FIG. 12 illustrates an example of a signalling flow diagram 1200 for signaling with regard to a base station (BS) 1201 providing per-beam broadcast of radio object or radio path information and a base station 1201 providing UE-specific configuration of radio object or radio path information to a UE 1202.

Optional step 1210 may involve the UE 1202 sending UE capability information to the base station 1201. The UE capability information indicates a maximum number of radio paths or radio objects for which the UE 1202 may store or process.

Step 1220 involves the base station 1201 sending per-beam broadcast of radio object or radio path information. Such per-beam broadcast information sent by the base station 1201 includes a notification identifying a radio object and parameter information about the radio object or radio path. Identification of the radio object may include using a local radio object index or a local radio path index. The parameter information about the radio object or radio path may include one or more of the location of the radio object, either in terms of absolute location information or relative location information with respect to the base station location, the size of the radio object, an incident angle that may be an azimuth angle or an elevation angle, or both, an outgoing angle that may be an azimuth angle or an elevation angle, or both, and a gain or loss for the reflected radio path.

Step 1230 involves the base station 1201 sending UE-specific information to the UE 1202. Examples of types of information the base station 1201 may send includes a notification to remove a radio object or radio path using a local radio object index or local radio path index, a notification to add a radio object or radio path using an absolute radio object index or absolute radio path index, or a notification to add a radio object or radio path using a local radio object index or local radio path index.
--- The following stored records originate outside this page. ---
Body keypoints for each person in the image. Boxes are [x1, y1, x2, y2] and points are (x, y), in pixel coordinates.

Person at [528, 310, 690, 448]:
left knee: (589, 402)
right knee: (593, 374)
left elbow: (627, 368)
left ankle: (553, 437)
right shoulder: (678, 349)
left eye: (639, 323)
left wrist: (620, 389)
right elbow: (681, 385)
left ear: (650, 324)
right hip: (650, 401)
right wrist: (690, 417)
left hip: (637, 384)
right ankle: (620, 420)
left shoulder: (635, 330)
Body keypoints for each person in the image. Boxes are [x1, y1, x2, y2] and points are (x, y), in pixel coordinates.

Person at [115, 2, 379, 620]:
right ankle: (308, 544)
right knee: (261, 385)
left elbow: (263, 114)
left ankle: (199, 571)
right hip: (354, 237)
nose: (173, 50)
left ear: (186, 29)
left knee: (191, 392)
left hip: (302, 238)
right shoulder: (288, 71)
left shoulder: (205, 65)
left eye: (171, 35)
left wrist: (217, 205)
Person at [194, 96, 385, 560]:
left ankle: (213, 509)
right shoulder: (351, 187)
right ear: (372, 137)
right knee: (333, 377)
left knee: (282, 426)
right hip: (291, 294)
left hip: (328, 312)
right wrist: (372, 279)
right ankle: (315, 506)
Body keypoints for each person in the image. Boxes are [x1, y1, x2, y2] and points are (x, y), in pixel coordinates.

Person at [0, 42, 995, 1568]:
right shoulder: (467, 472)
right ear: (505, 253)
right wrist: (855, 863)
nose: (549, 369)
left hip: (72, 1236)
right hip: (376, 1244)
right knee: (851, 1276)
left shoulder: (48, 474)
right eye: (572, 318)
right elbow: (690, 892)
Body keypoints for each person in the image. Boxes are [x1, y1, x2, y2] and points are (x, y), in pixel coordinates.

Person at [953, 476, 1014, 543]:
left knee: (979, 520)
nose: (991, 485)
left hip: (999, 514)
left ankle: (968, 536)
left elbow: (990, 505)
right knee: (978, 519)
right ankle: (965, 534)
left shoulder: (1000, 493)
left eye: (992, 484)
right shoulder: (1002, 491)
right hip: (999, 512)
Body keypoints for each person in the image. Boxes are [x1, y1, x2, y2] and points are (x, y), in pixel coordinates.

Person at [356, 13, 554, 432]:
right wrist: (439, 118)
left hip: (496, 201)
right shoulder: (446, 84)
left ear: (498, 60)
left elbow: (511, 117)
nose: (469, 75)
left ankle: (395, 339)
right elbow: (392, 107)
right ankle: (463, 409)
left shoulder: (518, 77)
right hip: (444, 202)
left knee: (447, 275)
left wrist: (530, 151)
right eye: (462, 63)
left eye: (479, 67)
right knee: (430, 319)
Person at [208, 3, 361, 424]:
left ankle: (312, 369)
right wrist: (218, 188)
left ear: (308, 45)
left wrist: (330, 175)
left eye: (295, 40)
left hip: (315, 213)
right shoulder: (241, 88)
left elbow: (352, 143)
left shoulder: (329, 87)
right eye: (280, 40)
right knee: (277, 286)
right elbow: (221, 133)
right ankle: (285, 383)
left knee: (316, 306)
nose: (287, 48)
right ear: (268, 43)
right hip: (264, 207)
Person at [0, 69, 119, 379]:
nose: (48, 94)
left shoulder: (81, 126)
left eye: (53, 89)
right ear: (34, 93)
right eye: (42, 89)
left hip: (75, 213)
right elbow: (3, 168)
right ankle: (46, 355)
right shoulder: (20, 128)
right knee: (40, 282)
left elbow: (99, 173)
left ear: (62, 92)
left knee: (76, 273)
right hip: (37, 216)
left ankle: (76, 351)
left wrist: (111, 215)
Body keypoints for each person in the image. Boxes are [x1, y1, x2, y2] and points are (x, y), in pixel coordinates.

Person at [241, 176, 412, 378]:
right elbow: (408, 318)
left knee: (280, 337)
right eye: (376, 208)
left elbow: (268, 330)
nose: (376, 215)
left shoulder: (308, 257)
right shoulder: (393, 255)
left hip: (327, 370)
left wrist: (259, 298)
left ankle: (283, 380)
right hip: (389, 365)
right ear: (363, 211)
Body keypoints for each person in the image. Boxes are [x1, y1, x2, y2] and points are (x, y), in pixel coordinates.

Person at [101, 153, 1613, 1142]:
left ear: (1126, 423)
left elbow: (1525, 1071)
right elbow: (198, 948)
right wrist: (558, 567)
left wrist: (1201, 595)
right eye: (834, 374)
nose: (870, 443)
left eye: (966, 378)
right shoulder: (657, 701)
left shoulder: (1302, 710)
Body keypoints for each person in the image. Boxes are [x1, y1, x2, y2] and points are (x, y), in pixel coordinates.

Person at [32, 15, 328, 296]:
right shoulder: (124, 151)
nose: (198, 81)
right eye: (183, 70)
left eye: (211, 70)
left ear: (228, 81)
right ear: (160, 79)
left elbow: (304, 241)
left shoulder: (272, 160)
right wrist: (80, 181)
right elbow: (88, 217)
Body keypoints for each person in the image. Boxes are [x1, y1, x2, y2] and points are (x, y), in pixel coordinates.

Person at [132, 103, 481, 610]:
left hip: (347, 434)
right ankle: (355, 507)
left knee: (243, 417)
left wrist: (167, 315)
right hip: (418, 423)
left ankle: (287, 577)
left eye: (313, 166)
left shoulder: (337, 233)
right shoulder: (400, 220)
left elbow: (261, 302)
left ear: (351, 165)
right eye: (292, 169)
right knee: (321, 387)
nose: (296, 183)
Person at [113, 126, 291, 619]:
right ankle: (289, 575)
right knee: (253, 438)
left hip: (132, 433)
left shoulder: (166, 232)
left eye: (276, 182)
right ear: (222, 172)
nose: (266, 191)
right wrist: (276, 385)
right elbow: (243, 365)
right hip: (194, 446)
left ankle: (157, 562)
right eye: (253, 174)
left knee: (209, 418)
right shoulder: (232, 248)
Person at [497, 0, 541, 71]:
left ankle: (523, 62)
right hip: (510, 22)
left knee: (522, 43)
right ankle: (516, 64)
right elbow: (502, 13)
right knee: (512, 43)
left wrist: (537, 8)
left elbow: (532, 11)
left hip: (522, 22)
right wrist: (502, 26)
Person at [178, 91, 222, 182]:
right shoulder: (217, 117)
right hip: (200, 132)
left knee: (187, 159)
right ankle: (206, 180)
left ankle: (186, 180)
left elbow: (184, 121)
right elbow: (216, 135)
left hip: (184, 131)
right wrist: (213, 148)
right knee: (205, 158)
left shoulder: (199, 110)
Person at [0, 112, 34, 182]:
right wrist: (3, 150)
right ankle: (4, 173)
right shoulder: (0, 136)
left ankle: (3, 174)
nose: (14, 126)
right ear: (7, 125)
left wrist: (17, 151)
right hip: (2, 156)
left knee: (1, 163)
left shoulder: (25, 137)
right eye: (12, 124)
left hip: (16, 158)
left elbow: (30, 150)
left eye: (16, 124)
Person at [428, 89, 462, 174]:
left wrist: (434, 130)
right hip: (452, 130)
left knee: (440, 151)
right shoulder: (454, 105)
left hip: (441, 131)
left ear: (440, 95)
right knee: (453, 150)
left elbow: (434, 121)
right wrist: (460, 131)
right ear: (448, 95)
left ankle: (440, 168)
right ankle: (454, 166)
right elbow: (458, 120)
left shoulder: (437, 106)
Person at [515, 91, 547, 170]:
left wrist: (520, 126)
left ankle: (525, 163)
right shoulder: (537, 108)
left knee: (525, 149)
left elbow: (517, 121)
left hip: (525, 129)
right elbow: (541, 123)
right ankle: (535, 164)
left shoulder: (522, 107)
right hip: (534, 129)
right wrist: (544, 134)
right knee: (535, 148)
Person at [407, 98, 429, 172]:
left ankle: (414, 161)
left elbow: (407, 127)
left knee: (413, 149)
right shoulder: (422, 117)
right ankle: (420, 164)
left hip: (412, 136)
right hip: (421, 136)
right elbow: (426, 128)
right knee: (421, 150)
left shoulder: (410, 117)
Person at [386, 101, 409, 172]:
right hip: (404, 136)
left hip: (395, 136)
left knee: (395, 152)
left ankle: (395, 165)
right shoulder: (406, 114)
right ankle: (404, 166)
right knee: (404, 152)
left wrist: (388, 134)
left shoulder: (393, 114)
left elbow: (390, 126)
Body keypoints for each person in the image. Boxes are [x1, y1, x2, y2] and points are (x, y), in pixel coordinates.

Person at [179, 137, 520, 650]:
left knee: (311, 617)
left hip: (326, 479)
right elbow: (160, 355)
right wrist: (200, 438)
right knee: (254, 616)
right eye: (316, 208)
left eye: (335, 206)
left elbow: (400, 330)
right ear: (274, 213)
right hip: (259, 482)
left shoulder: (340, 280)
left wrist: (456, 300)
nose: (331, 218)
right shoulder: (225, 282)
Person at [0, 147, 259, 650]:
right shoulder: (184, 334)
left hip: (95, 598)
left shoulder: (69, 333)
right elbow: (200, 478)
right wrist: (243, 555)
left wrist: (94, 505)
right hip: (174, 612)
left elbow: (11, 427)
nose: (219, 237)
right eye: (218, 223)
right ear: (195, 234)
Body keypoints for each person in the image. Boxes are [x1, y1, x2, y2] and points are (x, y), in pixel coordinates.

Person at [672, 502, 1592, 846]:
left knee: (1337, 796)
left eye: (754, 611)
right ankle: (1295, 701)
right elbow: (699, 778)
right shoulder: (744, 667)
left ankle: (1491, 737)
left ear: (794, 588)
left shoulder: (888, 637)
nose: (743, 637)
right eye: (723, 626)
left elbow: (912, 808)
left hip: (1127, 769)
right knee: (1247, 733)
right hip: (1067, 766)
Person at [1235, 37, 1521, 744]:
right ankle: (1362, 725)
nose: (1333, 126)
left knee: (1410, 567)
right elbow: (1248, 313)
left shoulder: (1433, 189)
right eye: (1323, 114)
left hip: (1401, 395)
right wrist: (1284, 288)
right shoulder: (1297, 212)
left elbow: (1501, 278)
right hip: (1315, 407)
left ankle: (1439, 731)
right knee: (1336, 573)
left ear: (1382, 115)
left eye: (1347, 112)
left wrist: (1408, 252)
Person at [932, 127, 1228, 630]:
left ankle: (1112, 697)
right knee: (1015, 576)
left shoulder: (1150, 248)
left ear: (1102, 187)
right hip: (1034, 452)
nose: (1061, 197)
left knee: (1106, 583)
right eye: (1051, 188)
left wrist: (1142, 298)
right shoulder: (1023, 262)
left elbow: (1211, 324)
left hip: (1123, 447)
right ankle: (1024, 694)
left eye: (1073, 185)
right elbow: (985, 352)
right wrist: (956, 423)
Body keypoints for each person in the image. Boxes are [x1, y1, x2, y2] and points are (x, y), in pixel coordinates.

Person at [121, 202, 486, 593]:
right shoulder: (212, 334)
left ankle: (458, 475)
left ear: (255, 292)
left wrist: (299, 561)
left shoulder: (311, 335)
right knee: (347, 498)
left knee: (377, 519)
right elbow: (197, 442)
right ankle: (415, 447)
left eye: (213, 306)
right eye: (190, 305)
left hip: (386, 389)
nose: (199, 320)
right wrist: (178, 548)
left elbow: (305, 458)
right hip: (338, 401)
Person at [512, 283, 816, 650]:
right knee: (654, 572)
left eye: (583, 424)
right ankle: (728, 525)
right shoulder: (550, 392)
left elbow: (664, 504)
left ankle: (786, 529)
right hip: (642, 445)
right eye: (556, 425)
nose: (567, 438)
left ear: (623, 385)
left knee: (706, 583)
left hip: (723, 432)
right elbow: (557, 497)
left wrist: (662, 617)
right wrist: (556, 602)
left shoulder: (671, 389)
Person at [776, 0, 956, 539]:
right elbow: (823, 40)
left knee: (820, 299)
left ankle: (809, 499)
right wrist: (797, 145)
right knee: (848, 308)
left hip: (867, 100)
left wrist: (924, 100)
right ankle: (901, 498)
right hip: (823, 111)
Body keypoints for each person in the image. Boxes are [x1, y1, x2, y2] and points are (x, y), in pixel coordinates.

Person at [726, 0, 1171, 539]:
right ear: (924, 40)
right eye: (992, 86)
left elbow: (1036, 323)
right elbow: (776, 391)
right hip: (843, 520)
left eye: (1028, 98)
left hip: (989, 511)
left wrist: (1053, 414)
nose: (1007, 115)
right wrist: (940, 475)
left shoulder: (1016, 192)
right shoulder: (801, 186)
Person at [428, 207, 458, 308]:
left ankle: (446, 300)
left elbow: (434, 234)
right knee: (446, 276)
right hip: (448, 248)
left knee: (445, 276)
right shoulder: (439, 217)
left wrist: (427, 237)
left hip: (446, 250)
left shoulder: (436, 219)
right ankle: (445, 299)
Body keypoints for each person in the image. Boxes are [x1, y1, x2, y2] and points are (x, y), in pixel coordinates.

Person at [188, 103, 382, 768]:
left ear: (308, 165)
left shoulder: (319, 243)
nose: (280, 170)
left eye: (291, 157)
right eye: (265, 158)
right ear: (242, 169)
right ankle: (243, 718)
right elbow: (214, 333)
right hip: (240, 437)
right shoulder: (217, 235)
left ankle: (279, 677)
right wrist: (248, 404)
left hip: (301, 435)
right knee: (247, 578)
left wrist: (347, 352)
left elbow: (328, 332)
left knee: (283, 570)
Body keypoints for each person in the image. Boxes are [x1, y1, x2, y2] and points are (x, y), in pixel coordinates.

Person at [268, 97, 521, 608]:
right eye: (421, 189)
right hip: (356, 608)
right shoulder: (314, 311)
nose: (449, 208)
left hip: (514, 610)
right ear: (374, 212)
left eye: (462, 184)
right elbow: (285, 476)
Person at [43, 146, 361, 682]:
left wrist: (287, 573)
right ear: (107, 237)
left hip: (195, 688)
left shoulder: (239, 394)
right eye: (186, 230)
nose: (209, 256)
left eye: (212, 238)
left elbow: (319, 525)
It should be appreciated that one or more steps of the embodiment methods provided herein may be performed by corresponding units or modules. For example, a signal may be transmitted by a transmitting unit or a transmitting module. A signal may be received by a receiving unit or a receiving module. A signal may be processed by a processing unit or a processing module. The respective units/modules may be hardware, software, or a combination thereof. For instance, one or more of the units/modules may be an integrated circuit, such as field programmable gate arrays (FPGAs) or application-specific integrated circuits (ASICs). It will be appreciated that where the modules are software, they may be retrieved by a processor, in whole or part as needed, individually or together for processing, in single or multiple instances as required, and that the modules themselves may include instructions for further deployment and instantiation.

Although a combination of features is shown in the illustrated embodiments, not all of them need to be combined to realize the benefits of various embodiments of this disclosure. In other words, a system or method designed according to an embodiment of this disclosure will not necessarily include all of the features shown in any one of the figures or all of the portions schematically shown in the figures. Moreover, selected features of one example embodiment may be combined with selected features of other example embodiments.

While this disclosure has been described with reference to illustrative embodiments, this description is not intended to be construed in a limiting sense. Various modifications and combinations of the illustrative embodiments, as well as other embodiments of the disclosure, will be apparent to persons skilled in the art upon reference to the description. It is therefore intended that the appended claims encompass any such modifications or embodiments.